The upper story was dark as the rest of the yard and building, and Starr could almost believe that he was on the wrong track entirely, and that nothing was going on here. But he continued to stand there, loath to give up and go home with nothing accomplished.

Close beside the building and back perhaps twenty feet from the front corner, a telephone and electric light pole stood with outstretched arms, holding aloft its faintly humming wires. Starr stood looking that way for some time before it occurred to him that there was no street light near enough to send that warm, yellow glow across the second bar from the bottom. The rest of the pole was vague and shadowy, like everything else in the immediate neighborhood. The bottom of the pole he could not see at all from where he stood, it was so dark alongside the building. But that second cross-arm was lighted as from a near-by window. Yet there was no lighted window anywhere in the place.

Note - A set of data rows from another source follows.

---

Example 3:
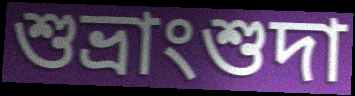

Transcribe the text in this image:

শুভ্রাংশুদা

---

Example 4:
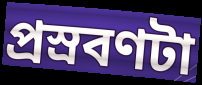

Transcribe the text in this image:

প্রস্রবণটা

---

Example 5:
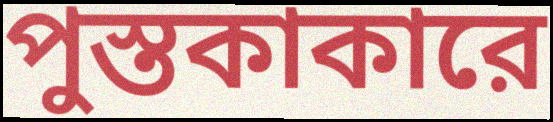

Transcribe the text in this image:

পুস্তকাকারে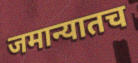
जमान्यातच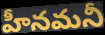
హీనమనీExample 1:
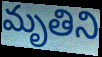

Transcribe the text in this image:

మృతిని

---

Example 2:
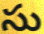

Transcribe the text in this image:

సు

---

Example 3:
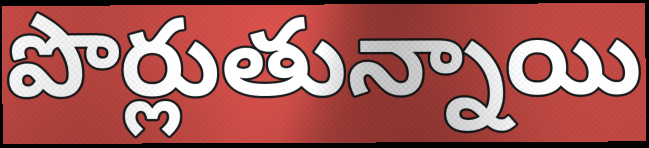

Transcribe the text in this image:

పొర్లుతున్నాయి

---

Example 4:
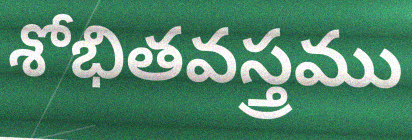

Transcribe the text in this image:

శోభితవస్త్రము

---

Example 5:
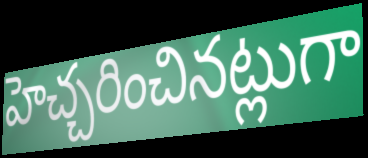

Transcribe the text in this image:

హెచ్చరించినట్లుగాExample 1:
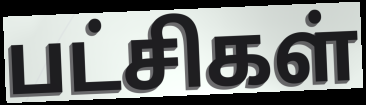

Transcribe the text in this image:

பட்சிகள்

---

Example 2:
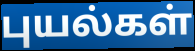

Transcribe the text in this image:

புயல்கள்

Starr was puzzled. Being puzzled, he went slowly toward the pole, his face turned upward. The nearest street lamp was a full block away, and it would have lighted up the whole top of the pole evenly, if at all. At the foot of the pole Starr stood for a minute, still staring upward. Then he reached up, gripped the metal steps and began carefully to climb.

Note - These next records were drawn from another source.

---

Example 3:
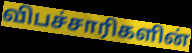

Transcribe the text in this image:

விபச்சாரிகளின்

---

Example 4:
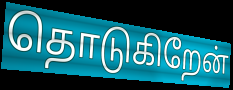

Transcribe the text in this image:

தொடுகிறேன்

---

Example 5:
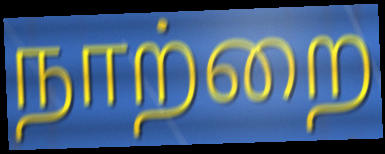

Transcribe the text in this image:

நாற்றை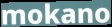
mokano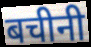
बचीनी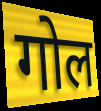
गोल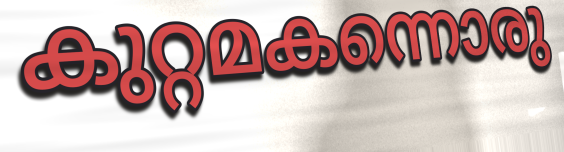
കുറ്റമകന്നൊരുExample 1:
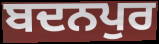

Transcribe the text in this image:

ਬਦਨਪੁਰ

Before he had reached the lighted cross-arm he knew that the glow must come from a skylight; and that the skylight must be the one that had saved that hidden little office room from being dark. He was no lineman, but he knew enough to be careful about the wires, so it took him several minutes to work his way to where he could straddle a crosstree that had few wires.

Just below him and no more than twelve or fifteen feet distant was the skylight he had suspected, but before he gave that much attention, he looked across to where the fire was sending up a column of crimson smoke and bright, eddying sparks, four blocks or so away. The man left on guard would find it difficult to tear himself away from all that excitement, Starr thought satisfiedly; though if he came back he could scarcely help seeing Starr on that lighted perch, and he would undoubtedly take a shot at him if he were any man at all and had a spark of loyalty to his fellows. For Starr's business up there could not be mistaken by the stupidest greaser in the town.

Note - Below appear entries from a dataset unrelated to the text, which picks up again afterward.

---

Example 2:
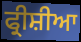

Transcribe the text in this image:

ਫ੍ਰੀਸ਼ੀਆ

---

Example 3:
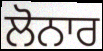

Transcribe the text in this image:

ਲੋਨਾਰ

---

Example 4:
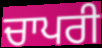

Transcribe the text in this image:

ਚਾਪਰੀ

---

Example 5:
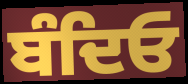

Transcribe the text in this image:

ਬੰਦਿਓ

With the fire to help his cause, Starr craned toward the building and looked down through the skylight. It had been partly raised for ventilation, which was needed in that little, inside room, especially since twelve men were foregathered there, and since every man in the lot was burning tobacco in some form.

Sommers was there, seated at the end of a table that had been moved into the center of the room, which brought it directly under the skylight. He sat facing Starr, and he was reading something to himself while the others waited in silence until he had finished. His strong, dark face was grave, his high forehead creased with the wrinkles of deep thinking. He had a cigar in one corner of his mouth, and he was absentmindedly chewing it rather than smoking. He looked the leader, though his clothes were inclined to shabbiness and he sat slouched forward in his chair. He looked the leader, and their leader those others proclaimed him by their very silence, and by the way their faces turned toward him while they waited.